The "music" which Darwin and Lord Monboddo conceive as the vocal expression of primitive man is of course not the highly-wrought product which we now understand under that term; we may suppose it to have been rhythmic but not metric. It was nearer to the cries of wild animals, and to some it may seem at first absurd to describe such sounds as music at all. I do not think so; on the contrary I find in the cries of some animals and many birds all the essential qualities of music. They have tone, rhythm, cadence, in a very high degree, and also melody, though vague and rudimentary. The essential difference between melody and mere succession of sounds consists in its being intelligible, that is, in its conforming to a scale or musical scheme of some sort, but that scale is not necessarily the one recognized in modern music. Our ears are so accustomed to associate melody with a certain diatonic scale, and with accompanying harmony, actual or potential, that it is very difficult for us to comprehend as melody successions which do not conform to that scheme, as, for example, the melodies of Oriental nations, the scales of which are far more complex and difficult to understand than ours.
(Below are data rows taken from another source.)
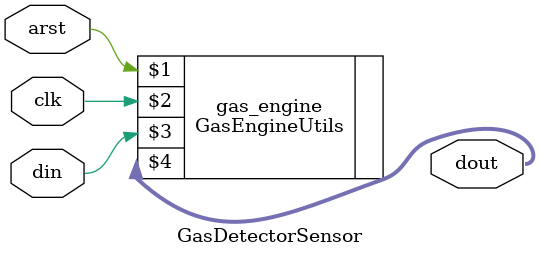
<source format=v>
`timescale 1ns / 1ns
module GasDetectorSensor (
	input        arst     , // async reset
	input        clk      , // clock posedge
	input        din      , // input data 
	output [2:0] dout       // output data
);

	GasEngineUtils gas_engine (arst, clk, din, dout);

endmodule

</source>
It is a very remarkable fact that while the course of evolution is generally from simpler to more complex organisms, that of the musical scale is just the reverse. Primitive scales are highly complex, and involve intervals not appreciable by us as melody; with time they gradually become simpler; and in the diatonic scale, especially in its most modern developments, where the distinction between major and minor tends to become effaced,[[15]] we seem to have reached the limit, and the scale is reduced to the simplest possible numerical relations. However this may be, I know that to a person who has lived in close converse with nature and possesses a musical ear the cries of wild animals and birds are full of melody in the strict sense, though it is rudimentary and different from that of our concert-rooms. And it is reasonable to suppose that man, when he first emerged with far more highly organized faculties than any beast, would gradually raise his musical expression into something higher, something more melodious, than that of other creatures. Particularly as his reason developed he would devise a scale; the rhythms would become more definite and at the same time more varied and complex. The result of these improvements would be to make his utterances more intelligible.